Да, это было. Андрей Вязников, очень славный человек из круга Валентина Михайловича Шульмана — химика, колоссального знатока поэзии, дружески опекавшего молодых литераторов Академгородка, вывел меня на Александра Прокофьева. Созвонившись с поэтом, я 19 июля 1963 года приехал в Комарово. Александр Андреевич сидел в саду перед легковой машиной — что-то в ней не ладилось. Без всякого удивления он выслушал мои объяснения: ну да, чего особенного... ну, парень из Сибири… комсомольские стройки, энтузиазм…

Но прочитанные мною стихи Прокофьева удивили.

«Мастера красоты, проигравшие жизнь...» Гм... Во-первых, не чувствовалось того самого комсомольского энтузиазма, во-вторых, записаны мои стихи были в сплошную строку, без какой-либо разбивки на строфы, а в-третьих, и это главное, Прокофьев, опытный стреляный волк, сразу учуял в моих стихах следы чуждых влияний.

«Писать так, как ты пишешь, — насупился он, — сейчас нельзя».

Я не удивился. Я ведь следил за тем, что печаталось в журналах и в газетах. Стихи Прокофьева мне, кстати, нравились. «В окопах выла стоймя вода, суглинок встал на песок, снайперы брали офицеров прицелом под левый сосок…» Но, был уверен я, писать можно и по другому. «Эпоха! Ты меня бросала в безумные глаза вокзалов...» Разве поэт не поймет поэта?
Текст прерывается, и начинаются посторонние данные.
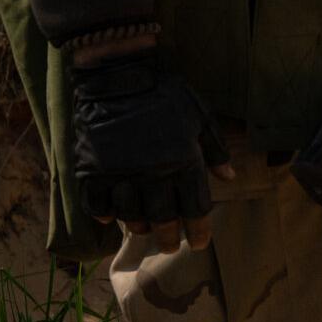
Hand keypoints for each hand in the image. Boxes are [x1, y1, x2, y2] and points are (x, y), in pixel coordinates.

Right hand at [66, 56, 233, 249]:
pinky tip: (111, 219)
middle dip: (169, 237)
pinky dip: (103, 214)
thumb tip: (229, 176)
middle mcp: (152, 173)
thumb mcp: (199, 116)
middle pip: (162, 218)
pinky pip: (96, 203)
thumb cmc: (164, 94)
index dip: (199, 229)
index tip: (200, 243)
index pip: (194, 207)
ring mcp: (120, 172)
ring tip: (145, 231)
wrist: (118, 75)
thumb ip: (214, 149)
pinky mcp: (92, 168)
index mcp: (182, 161)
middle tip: (171, 246)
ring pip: (130, 215)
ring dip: (139, 227)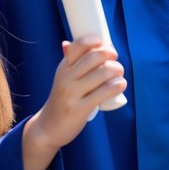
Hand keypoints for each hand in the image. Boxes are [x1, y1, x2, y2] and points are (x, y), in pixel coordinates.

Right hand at [21, 36, 124, 169]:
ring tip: (119, 76)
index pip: (79, 45)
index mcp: (64, 67)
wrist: (48, 128)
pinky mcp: (80, 108)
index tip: (106, 46)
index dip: (96, 41)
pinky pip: (104, 91)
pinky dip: (118, 85)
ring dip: (118, 70)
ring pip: (103, 73)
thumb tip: (68, 42)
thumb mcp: (63, 78)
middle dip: (112, 55)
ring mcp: (72, 93)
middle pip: (95, 57)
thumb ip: (70, 63)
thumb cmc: (62, 99)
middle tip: (116, 62)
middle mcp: (66, 78)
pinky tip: (120, 85)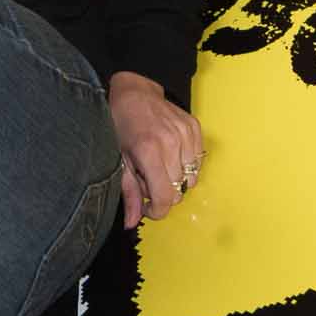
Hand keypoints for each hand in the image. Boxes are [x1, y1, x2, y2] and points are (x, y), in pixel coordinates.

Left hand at [107, 71, 204, 229]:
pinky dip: (186, 165)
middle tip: (146, 179)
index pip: (165, 198)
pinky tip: (170, 155)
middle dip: (162, 193)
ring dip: (175, 180)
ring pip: (190, 178)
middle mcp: (171, 142)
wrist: (134, 91)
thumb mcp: (118, 160)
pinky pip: (197, 161)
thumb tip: (132, 223)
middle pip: (178, 191)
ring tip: (158, 166)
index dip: (157, 211)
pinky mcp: (195, 127)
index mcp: (149, 151)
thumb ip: (129, 193)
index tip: (148, 207)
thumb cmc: (119, 126)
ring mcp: (186, 133)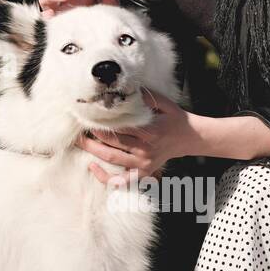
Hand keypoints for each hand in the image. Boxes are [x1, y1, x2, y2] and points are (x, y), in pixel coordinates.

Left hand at [77, 88, 191, 185]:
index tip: (89, 115)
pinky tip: (93, 167)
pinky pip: (122, 180)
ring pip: (113, 159)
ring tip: (80, 142)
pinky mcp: (144, 173)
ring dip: (93, 151)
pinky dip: (106, 178)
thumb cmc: (175, 118)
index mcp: (152, 131)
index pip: (121, 127)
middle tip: (79, 127)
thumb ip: (145, 97)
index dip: (103, 122)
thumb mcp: (164, 103)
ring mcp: (145, 164)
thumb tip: (124, 90)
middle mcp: (147, 150)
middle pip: (114, 143)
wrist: (190, 138)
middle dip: (93, 135)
«Ты куришь? Дыми, дыми... — Прокофьев рассмеялся: — А я вот бросил. Хотя раньше много курил. Особенно за границей... — Опять засмеялся: — Почему много? Почему за границей? Да чтобы глупым не выглядеть... — Покачал головой: — Нет, ты берись, берись за ум... Нам нужны молодые поэты... Я вот недавно целую поэму Глеба Горбовского зарубил. Он талантливый человек, но большой путаник. Ясности у него нет в мыслях, отсюда и слог. И Виктор Соснора, — взглянул он на меня, — тоже не понимает слов добрых... Я уж не говорю о Вознесенском! — Он фыркнул презрительно: — «И как в пруду карась!» Это про негров-то! — И еще раз предупредил: — Будешь следовать таким примерам, поэтом тебе не быть!»